■ **Task brief**:
Print the text of every item below line for line, with no changes.
+++
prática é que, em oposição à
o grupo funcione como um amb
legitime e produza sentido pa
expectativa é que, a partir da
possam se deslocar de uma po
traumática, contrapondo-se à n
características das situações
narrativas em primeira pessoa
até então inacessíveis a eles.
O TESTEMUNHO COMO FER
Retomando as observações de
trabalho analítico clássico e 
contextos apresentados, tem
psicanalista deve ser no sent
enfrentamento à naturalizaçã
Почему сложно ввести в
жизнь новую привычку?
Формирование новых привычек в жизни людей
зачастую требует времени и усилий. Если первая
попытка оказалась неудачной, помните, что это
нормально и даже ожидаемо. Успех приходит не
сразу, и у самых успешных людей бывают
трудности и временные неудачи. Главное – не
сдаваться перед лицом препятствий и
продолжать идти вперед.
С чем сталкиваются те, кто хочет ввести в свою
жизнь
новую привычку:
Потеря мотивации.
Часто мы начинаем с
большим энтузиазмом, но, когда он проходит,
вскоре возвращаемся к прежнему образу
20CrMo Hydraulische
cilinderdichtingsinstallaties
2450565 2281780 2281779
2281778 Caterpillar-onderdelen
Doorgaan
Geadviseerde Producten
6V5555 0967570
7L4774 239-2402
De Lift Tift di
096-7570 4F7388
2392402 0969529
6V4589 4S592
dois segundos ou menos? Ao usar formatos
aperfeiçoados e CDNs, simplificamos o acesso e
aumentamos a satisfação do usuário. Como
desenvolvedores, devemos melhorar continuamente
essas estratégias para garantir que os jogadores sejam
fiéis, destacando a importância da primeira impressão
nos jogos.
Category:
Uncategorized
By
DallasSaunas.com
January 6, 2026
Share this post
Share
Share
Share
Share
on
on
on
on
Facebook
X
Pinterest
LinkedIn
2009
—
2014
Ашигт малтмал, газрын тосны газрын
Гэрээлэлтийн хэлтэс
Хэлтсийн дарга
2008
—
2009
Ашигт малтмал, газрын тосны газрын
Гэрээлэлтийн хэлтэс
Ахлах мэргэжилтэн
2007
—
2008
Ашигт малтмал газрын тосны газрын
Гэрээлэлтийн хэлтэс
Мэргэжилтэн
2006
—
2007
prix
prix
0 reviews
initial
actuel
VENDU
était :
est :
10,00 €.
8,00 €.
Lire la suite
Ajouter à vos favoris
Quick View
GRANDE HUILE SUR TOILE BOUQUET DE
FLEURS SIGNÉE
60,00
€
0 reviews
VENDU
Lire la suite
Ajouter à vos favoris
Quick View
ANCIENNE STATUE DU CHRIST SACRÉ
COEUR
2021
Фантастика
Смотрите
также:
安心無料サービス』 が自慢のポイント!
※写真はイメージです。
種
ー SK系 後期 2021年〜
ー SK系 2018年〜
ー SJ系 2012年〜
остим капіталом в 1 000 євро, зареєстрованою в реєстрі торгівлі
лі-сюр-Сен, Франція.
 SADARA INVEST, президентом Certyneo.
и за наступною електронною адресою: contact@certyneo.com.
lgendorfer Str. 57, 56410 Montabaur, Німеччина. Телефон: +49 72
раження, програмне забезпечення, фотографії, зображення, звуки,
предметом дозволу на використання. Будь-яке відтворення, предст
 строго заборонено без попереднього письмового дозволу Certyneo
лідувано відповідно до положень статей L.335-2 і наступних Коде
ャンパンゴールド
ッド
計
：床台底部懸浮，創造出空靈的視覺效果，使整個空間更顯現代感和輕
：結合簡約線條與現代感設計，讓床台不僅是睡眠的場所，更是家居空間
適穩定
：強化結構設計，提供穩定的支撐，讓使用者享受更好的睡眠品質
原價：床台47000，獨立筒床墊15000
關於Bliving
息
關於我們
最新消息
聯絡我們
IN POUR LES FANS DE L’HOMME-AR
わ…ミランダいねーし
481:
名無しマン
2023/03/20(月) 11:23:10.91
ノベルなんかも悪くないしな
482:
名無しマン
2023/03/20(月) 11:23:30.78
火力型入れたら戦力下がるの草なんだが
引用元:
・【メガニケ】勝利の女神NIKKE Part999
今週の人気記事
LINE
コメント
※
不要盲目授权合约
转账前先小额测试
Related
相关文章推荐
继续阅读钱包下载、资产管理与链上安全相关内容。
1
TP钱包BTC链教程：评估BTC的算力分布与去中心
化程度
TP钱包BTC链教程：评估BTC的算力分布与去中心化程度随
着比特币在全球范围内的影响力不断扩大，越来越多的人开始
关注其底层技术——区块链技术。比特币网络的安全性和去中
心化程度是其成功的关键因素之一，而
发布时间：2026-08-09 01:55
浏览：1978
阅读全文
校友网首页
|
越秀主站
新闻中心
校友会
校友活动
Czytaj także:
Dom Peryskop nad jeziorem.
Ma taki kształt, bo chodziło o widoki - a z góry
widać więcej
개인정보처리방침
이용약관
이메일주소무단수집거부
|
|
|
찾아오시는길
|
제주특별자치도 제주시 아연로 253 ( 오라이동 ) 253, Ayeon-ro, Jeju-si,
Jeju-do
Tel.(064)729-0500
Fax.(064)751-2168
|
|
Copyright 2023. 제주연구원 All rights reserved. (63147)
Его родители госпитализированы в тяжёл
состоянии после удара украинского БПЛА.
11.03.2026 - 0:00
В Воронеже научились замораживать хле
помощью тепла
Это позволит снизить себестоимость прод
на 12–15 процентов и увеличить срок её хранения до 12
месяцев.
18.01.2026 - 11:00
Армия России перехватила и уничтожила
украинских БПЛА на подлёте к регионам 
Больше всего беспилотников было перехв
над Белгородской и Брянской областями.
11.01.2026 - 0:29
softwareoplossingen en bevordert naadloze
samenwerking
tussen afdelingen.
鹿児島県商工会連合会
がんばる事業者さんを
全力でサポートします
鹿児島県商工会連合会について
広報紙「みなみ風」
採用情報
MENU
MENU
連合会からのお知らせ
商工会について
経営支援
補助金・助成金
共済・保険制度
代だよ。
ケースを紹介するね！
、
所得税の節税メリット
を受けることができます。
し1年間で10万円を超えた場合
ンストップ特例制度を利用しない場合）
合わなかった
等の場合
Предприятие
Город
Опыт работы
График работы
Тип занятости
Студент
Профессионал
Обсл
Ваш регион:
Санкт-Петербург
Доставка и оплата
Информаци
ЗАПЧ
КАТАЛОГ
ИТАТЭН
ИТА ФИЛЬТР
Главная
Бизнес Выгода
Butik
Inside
+++
■ **Exercise solution**:
prática é que, em oposição à
o grupo funcione como um amb
legitime e produza sentido pa
expectativa é que, a partir da
possam se deslocar de uma po
traumática, contrapondo-se à n
características das situações
narrativas em primeira pessoa
até então inacessíveis a eles.
O TESTEMUNHO COMO FER
Retomando as observações de
trabalho analítico clássico e 
contextos apresentados, tem
psicanalista deve ser no sent
enfrentamento à naturalizaçã
Почему сложно ввести в
жизнь новую привычку?
Формирование новых привычек в жизни людей
зачастую требует времени и усилий. Если первая
попытка оказалась неудачной, помните, что это
нормально и даже ожидаемо. Успех приходит не
сразу, и у самых успешных людей бывают
трудности и временные неудачи. Главное – не
сдаваться перед лицом препятствий и
продолжать идти вперед.
С чем сталкиваются те, кто хочет ввести в свою
жизнь
новую привычку:
Потеря мотивации.
Часто мы начинаем с
большим энтузиазмом, но, когда он проходит,
вскоре возвращаемся к прежнему образу
20CrMo Hydraulische
cilinderdichtingsinstallaties
2450565 2281780 2281779
2281778 Caterpillar-onderdelen
Doorgaan
Geadviseerde Producten
6V5555 0967570
7L4774 239-2402
De Lift Tift di
096-7570 4F7388
2392402 0969529
6V4589 4S592
dois segundos ou menos? Ao usar formatos
aperfeiçoados e CDNs, simplificamos o acesso e
aumentamos a satisfação do usuário. Como
desenvolvedores, devemos melhorar continuamente
essas estratégias para garantir que os jogadores sejam
fiéis, destacando a importância da primeira impressão
nos jogos.
Category:
Uncategorized
By
DallasSaunas.com
January 6, 2026
Share this post
Share
Share
Share
Share
on
on
on
on
Facebook
X
Pinterest
LinkedIn
2009
—
2014
Ашигт малтмал, газрын тосны газрын
Гэрээлэлтийн хэлтэс
Хэлтсийн дарга
2008
—
2009
Ашигт малтмал, газрын тосны газрын
Гэрээлэлтийн хэлтэс
Ахлах мэргэжилтэн
2007
—
2008
Ашигт малтмал газрын тосны газрын
Гэрээлэлтийн хэлтэс
Мэргэжилтэн
2006
—
2007
prix
prix
0 reviews
initial
actuel
VENDU
était :
est :
10,00 €.
8,00 €.
Lire la suite
Ajouter à vos favoris
Quick View
GRANDE HUILE SUR TOILE BOUQUET DE
FLEURS SIGNÉE
60,00
€
0 reviews
VENDU
Lire la suite
Ajouter à vos favoris
Quick View
ANCIENNE STATUE DU CHRIST SACRÉ
COEUR
2021
Фантастика
Смотрите
также:
安心無料サービス』 が自慢のポイント!
※写真はイメージです。
種
ー SK系 後期 2021年〜
ー SK系 2018年〜
ー SJ系 2012年〜
остим капіталом в 1 000 євро, зареєстрованою в реєстрі торгівлі
лі-сюр-Сен, Франція.
 SADARA INVEST, президентом Certyneo.
и за наступною електронною адресою: contact@certyneo.com.
lgendorfer Str. 57, 56410 Montabaur, Німеччина. Телефон: +49 72
раження, програмне забезпечення, фотографії, зображення, звуки,
предметом дозволу на використання. Будь-яке відтворення, предст
 строго заборонено без попереднього письмового дозволу Certyneo
лідувано відповідно до положень статей L.335-2 і наступних Коде
ャンパンゴールド
ッド
計
：床台底部懸浮，創造出空靈的視覺效果，使整個空間更顯現代感和輕
：結合簡約線條與現代感設計，讓床台不僅是睡眠的場所，更是家居空間
適穩定
：強化結構設計，提供穩定的支撐，讓使用者享受更好的睡眠品質
原價：床台47000，獨立筒床墊15000
關於Bliving
息
關於我們
最新消息
聯絡我們
IN POUR LES FANS DE L’HOMME-AR
わ…ミランダいねーし
481:
名無しマン
2023/03/20(月) 11:23:10.91
ノベルなんかも悪くないしな
482:
名無しマン
2023/03/20(月) 11:23:30.78
火力型入れたら戦力下がるの草なんだが
引用元:
・【メガニケ】勝利の女神NIKKE Part999
今週の人気記事
LINE
コメント
※
不要盲目授权合约
转账前先小额测试
Related
相关文章推荐
继续阅读钱包下载、资产管理与链上安全相关内容。
1
TP钱包BTC链教程：评估BTC的算力分布与去中心
化程度
TP钱包BTC链教程：评估BTC的算力分布与去中心化程度随
着比特币在全球范围内的影响力不断扩大，越来越多的人开始
关注其底层技术——区块链技术。比特币网络的安全性和去中
心化程度是其成功的关键因素之一，而
发布时间：2026-08-09 01:55
浏览：1978
阅读全文
校友网首页
|
越秀主站
新闻中心
校友会
校友活动
Czytaj także:
Dom Peryskop nad jeziorem.
Ma taki kształt, bo chodziło o widoki - a z góry
widać więcej
개인정보처리방침
이용약관
이메일주소무단수집거부
|
|
|
찾아오시는길
|
제주특별자치도 제주시 아연로 253 ( 오라이동 ) 253, Ayeon-ro, Jeju-si,
Jeju-do
Tel.(064)729-0500
Fax.(064)751-2168
|
|
Copyright 2023. 제주연구원 All rights reserved. (63147)
Его родители госпитализированы в тяжёл
состоянии после удара украинского БПЛА.
11.03.2026 - 0:00
В Воронеже научились замораживать хле
помощью тепла
Это позволит снизить себестоимость прод
на 12–15 процентов и увеличить срок её хранения до 12
месяцев.
18.01.2026 - 11:00
Армия России перехватила и уничтожила
украинских БПЛА на подлёте к регионам 
Больше всего беспилотников было перехв
над Белгородской и Брянской областями.
11.01.2026 - 0:29
softwareoplossingen en bevordert naadloze
samenwerking
tussen afdelingen.
鹿児島県商工会連合会
がんばる事業者さんを
全力でサポートします
鹿児島県商工会連合会について
広報紙「みなみ風」
採用情報
MENU
MENU
連合会からのお知らせ
商工会について
経営支援
補助金・助成金
共済・保険制度
代だよ。
ケースを紹介するね！
、
所得税の節税メリット
を受けることができます。
し1年間で10万円を超えた場合
ンストップ特例制度を利用しない場合）
合わなかった
等の場合
Предприятие
Город
Опыт работы
График работы
Тип занятости
Студент
Профессионал
Обсл
Ваш регион:
Санкт-Петербург
Доставка и оплата
Информаци
ЗАПЧ
КАТАЛОГ
ИТАТЭН
ИТА ФИЛЬТР
Главная
Бизнес Выгода
Butik
Inside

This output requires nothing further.